L'importanza del riscaldamento: perché non iniziare a freddo

L'importanza del riscaldamento: perché non iniziare a freddo

Molte persone iniziano direttamente con l’esercizio principale e considerano il riscaldamento una perdita di tempo, eppure revisioni pubblicate sul British Journal of Sports Medicine mostrano che un protocollo di riscaldamento ben strutturato riduce il rischio di infortunio muscolare di circa un terzo. Riscaldarsi non significa solo "sciogliere" i muscoli: è un processo multidimensionale che prepara sistema nervoso, frequenza cardiaca e liquido articolare all’attività fisica.

Cosa succede davvero nel corpo durante il riscaldamento?

Durante il riscaldamento, il flusso sanguigno nei muscoli aumenta e la temperatura del tessuto muscolare sale, rendendo i muscoli più elastici e aumentando la velocità di contrazione. Allo stesso tempo, il liquido sinoviale delle articolazioni si assottiglia, ampliando l’ampiezza di movimento. Un aumento graduale della frequenza cardiaca prepara il corpo a una transizione progressiva anziché a un brusco aumento del carico, riducendo il rischio di stress cardiaco acuto. Sul piano del sistema nervoso, il riscaldamento influisce direttamente sulla prestazione permettendo alle unità motorie che attivano le fibre muscolari di lavorare più velocemente e in modo più sincronizzato.

Statico o dinamico? Il tipo di riscaldamento giusto

Per anni, lo stretching statico — mantenere una posizione per 20-30 secondi — è stato insegnato come metodo standard di riscaldamento; tuttavia, la ricerca attuale nelle scienze motorie mostra che lo stretching statico prima dell’allenamento può ridurre temporaneamente la prestazione nelle attività che richiedono potenza esplosiva e velocità. Al suo posto si raccomandano movimenti dinamici come rotazioni delle braccia, slanci delle gambe, corsa leggera e squat a corpo libero. Lo stretching statico resta comunque prezioso nella fase di defaticamento dopo l’allenamento per guadagnare flessibilità. Un podista dei 5 km, ad esempio, che esegue 5 minuti di slanci dinamici delle gambe e corsa leggera prima dell’allenamento, avvertirà una prestazione decisamente migliore nel primo chilometro rispetto a una partenza a freddo — una differenza ancora più marcata con il freddo.

Quanto dovrebbe durare il riscaldamento?

Come regola generale, un riscaldamento di 8-12 minuti è sufficiente per la maggior parte dei tipi di allenamento, anche se questa durata dovrebbe aumentare con l’intensità. Prima di attività ad alta intensità come lo sprint o il sollevamento pesi pesante, ad esempio, si consiglia un protocollo di riscaldamento gradualmente più intenso, fino a 15 minuti. Con il freddo, poiché il tessuto muscolare impiega più tempo a scaldarsi, è utile allungare leggermente il riscaldamento.

Un atleta allunga le gambe prima di correre

Perché il riscaldamento specifico per lo sport è importante

Se un riscaldamento generale è utile per qualsiasi allenamento, il protocollo più efficace include anche movimenti specifici dello sport praticato. Il riscaldamento di un giocatore di basket dovrebbe ad esempio includere salti e cambi di direzione, quello di un nuotatore rotazioni delle spalle, così che il corpo si abitui in anticipo agli schemi di movimento che verranno realmente usati in allenamento. Le ricerche mostrano che gli atleti che eseguono un riscaldamento specifico per lo sport hanno una prestazione notevolmente superiore nei primi 10 minuti rispetto a chi fa solo un riscaldamento generale, a dimostrazione che riscaldarsi non è solo prevenzione degli infortuni, ma un vero strumento di prestazione.

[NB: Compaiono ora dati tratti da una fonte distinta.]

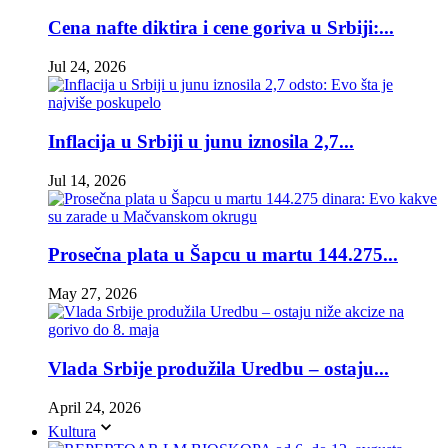
Cena nafte diktira i cene goriva u Srbiji:...
Jul 24, 2026
Inflacija u Srbiji u junu iznosila 2,7...
Jul 14, 2026
Prosečna plata u Šapcu u martu 144.275...
May 27, 2026
Vlada Srbije produžila Uredbu – ostaju...
April 24, 2026
Kultura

Un errore comune: saltare o affrettare il riscaldamento

Sotto pressione di tempo, molte persone saltano del tutto il riscaldamento o lo liquidano con 1-2 minuti di movimenti superficiali: uno degli errori più comuni che aumenta il rischio di infortunio. Soprattutto nelle sessioni mattutine, poiché la temperatura corporea scende durante la notte, bisogna dedicare al riscaldamento più tempo del solito. Considerare il riscaldamento come parte della prestazione, e non come un passaggio che la ritarda, riduce il rischio di infortuni e migliora la qualità dell’allenamento nel lungo periodo. In breve, dedicare solo il 10-15% del tempo totale di allenamento al riscaldamento è un investimento piccolo ma determinante per l’efficienza e la sicurezza di tutto ciò che segue.